Die größten Knackpunkte bei Data-Analytics-Tools
In der Praxis gibt es einige Problembereiche, die die Auswahl und die spätere Nutzung von Data Analytics Tools erschweren. Oftmals sind es nicht die teils fehlenden Berichte und Visualisierungen, die ein Tool nicht brauchbar erscheinen lassen. Datenanalysen stehen und fallen mit den Daten, also mit der verfügbaren Datenqualität, mit den Funktionen zur Datenaufbereitung, mit den Datenquellen, die sich integrieren lassen. Nicht zuletzt spielt auch das Datenvolumen eine große Rolle, das sich in vertretbarer Zeit analysieren lässt.
Viele Tools werden hauptsächlich nach den Analysefunktionen beurteilt und ausgewählt. Doch die Schritte davor sind mindestens genauso wichtig. Wenn Sie also ein Data Analytics-Tool suchen, dann sollten Sie nicht nur daran denken, dass Sie oftmals Ersatz für den Analysten brauchen. Hier können die Selfservice- Funktionen eine große Hilfe sein, um die Anwender aus den Fachbereichen bis zu einem gewissen Grad zu Data Analysts zu machen.

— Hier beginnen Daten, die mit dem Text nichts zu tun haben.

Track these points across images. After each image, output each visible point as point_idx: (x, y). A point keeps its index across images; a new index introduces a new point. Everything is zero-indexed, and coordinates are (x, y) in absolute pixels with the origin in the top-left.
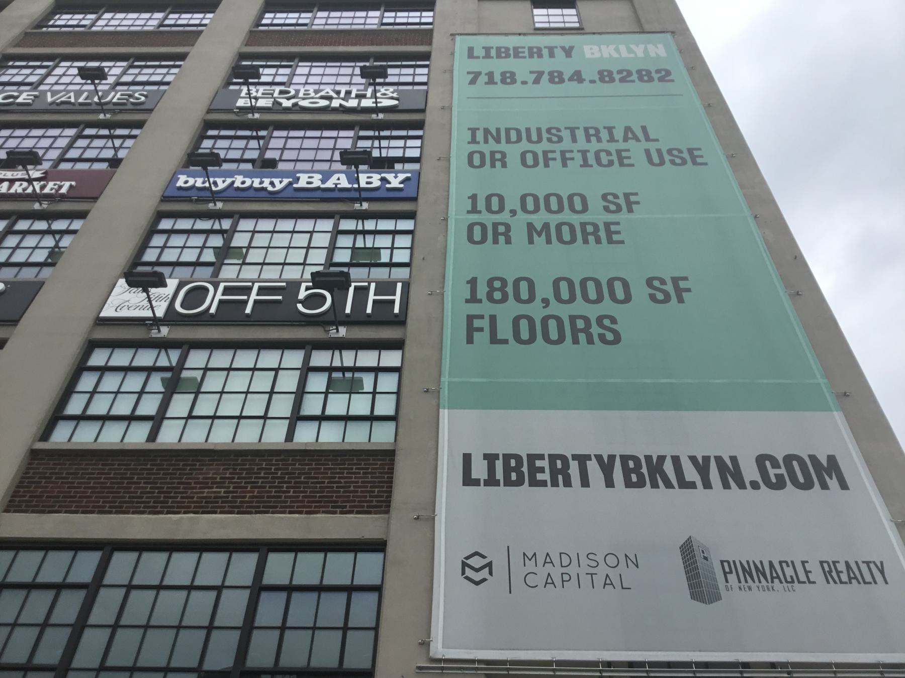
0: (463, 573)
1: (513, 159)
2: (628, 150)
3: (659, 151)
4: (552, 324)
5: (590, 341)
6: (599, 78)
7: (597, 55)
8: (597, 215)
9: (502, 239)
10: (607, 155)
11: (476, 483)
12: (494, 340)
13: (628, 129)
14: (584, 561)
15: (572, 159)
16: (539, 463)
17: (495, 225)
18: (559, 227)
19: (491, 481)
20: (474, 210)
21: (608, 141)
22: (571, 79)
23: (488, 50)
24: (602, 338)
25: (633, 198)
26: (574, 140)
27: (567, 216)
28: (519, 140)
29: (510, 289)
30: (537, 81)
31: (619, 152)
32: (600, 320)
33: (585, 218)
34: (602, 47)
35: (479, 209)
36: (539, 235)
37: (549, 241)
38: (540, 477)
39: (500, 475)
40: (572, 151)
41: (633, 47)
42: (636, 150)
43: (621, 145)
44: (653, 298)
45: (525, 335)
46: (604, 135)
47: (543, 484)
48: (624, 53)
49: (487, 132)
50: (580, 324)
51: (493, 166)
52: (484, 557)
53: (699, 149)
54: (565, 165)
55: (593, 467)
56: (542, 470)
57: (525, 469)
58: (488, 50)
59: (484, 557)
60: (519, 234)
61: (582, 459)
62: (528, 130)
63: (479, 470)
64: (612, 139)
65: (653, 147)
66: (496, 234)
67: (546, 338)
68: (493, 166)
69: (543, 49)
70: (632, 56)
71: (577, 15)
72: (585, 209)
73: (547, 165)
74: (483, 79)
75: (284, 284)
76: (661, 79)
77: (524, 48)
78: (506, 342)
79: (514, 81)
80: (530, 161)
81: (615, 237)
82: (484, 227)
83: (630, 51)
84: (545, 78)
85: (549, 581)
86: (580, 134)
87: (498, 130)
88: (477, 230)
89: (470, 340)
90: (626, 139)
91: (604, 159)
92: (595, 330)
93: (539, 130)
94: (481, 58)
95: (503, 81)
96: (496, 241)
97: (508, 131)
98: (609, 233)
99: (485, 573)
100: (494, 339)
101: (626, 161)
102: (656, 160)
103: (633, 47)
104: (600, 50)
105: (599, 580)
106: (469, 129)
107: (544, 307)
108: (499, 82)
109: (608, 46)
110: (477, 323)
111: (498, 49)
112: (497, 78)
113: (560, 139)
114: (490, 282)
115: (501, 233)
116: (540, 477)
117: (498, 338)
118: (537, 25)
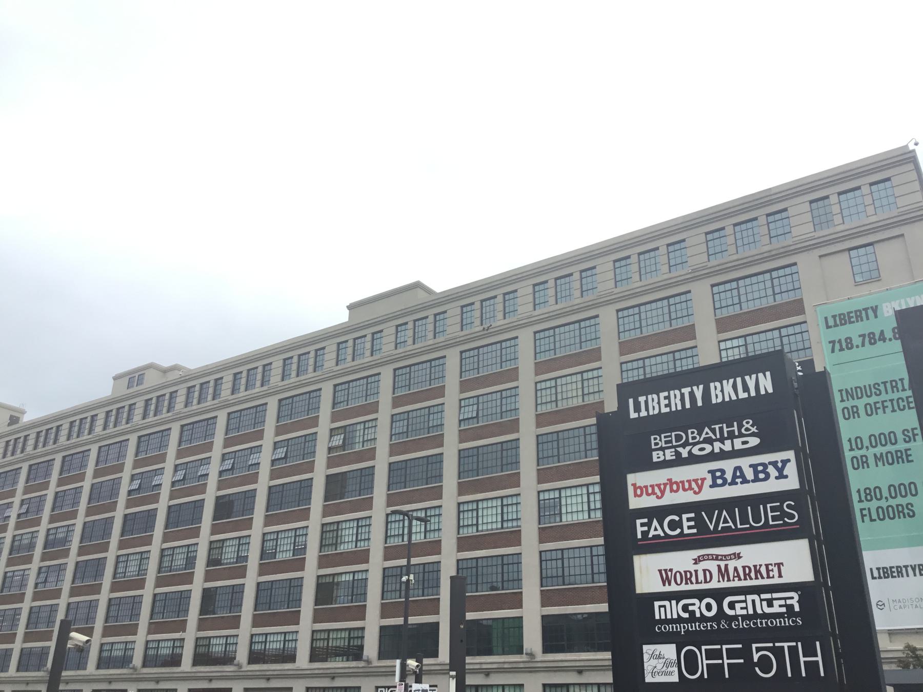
8: (901, 446)
11: (830, 327)
12: (872, 520)
14: (910, 601)
16: (851, 315)
19: (880, 577)
27: (889, 448)
29: (873, 494)
36: (880, 461)
37: (884, 465)
38: (852, 320)
39: (838, 322)
47: (895, 577)
54: (884, 412)
55: (909, 569)
56: (852, 317)
57: (889, 572)
60: (871, 461)
61: (906, 567)
63: (831, 322)
78: (875, 520)
81: (910, 458)
85: (900, 607)
92: (906, 511)
98: (907, 456)
99: (883, 607)
105: (914, 606)
116: (852, 320)
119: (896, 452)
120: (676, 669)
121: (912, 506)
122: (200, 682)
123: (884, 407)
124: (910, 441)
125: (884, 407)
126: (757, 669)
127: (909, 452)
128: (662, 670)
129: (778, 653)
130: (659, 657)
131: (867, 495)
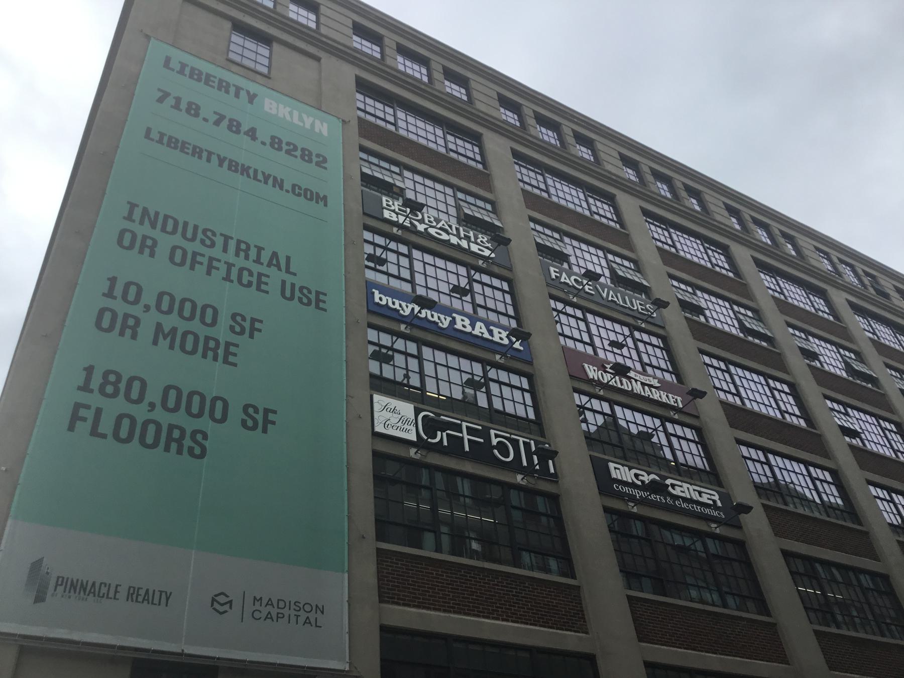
0: (212, 605)
1: (163, 250)
2: (268, 276)
3: (293, 286)
4: (151, 428)
5: (180, 452)
6: (270, 143)
7: (274, 112)
8: (222, 332)
9: (128, 332)
10: (249, 276)
12: (94, 432)
13: (275, 255)
15: (218, 269)
17: (126, 316)
18: (185, 334)
20: (110, 294)
21: (254, 261)
22: (246, 133)
23: (183, 66)
24: (191, 451)
25: (257, 325)
26: (225, 250)
27: (195, 325)
28: (174, 232)
29: (122, 386)
30: (217, 123)
31: (260, 275)
32: (194, 433)
33: (210, 332)
34: (280, 104)
35: (91, 387)
36: (165, 338)
37: (172, 347)
40: (219, 261)
41: (305, 116)
42: (275, 277)
43: (264, 269)
44: (244, 423)
45: (124, 434)
46: (253, 253)
48: (296, 120)
49: (145, 212)
50: (176, 434)
51: (141, 252)
52: (227, 596)
53: (325, 295)
54: (209, 273)
58: (183, 66)
59: (227, 596)
60: (146, 331)
62: (186, 224)
64: (258, 261)
65: (289, 279)
66: (124, 326)
67: (142, 441)
68: (141, 252)
69: (231, 86)
70: (301, 124)
71: (269, 58)
72: (214, 322)
73: (192, 268)
74: (170, 101)
75: (480, 428)
76: (318, 164)
77: (215, 77)
78: (104, 436)
79: (197, 115)
80: (178, 258)
81: (231, 359)
82: (114, 315)
83: (301, 119)
84: (225, 123)
86: (232, 245)
87: (157, 214)
88: (128, 236)
89: (71, 428)
90: (270, 265)
91: (246, 278)
92: (187, 442)
93: (196, 228)
94: (175, 71)
95: (188, 111)
96: (122, 334)
97: (166, 217)
98: (227, 353)
99: (227, 607)
100: (94, 432)
101: (263, 287)
102: (288, 294)
103: (305, 116)
104: (277, 109)
106: (129, 203)
107: (149, 411)
108: (184, 110)
109: (285, 107)
110: (82, 412)
111: (193, 69)
112: (183, 106)
113: (213, 245)
114: (107, 373)
115: (149, 247)
117: (99, 431)
118: (232, 56)
119: (207, 339)
120: (414, 429)
121: (205, 437)
122: (620, 315)
123: (194, 262)
124: (242, 332)
125: (194, 262)
126: (496, 452)
127: (232, 349)
128: (397, 425)
129: (515, 443)
130: (394, 411)
131: (106, 382)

Es sind meistens die Funktionen, die die Daten sammeln, aufbereiten, bereinigen sollen, die einen großen Unterschied machen können. Bei Data Analytics Tools geht es eben nicht nur um Tools und Analysten, sondern hauptsächlich um Daten. Legen Sie deshalb sehr viel Wert auf Datenmanagement-Funktionen bei dem Data Analytics Tool der Wahl.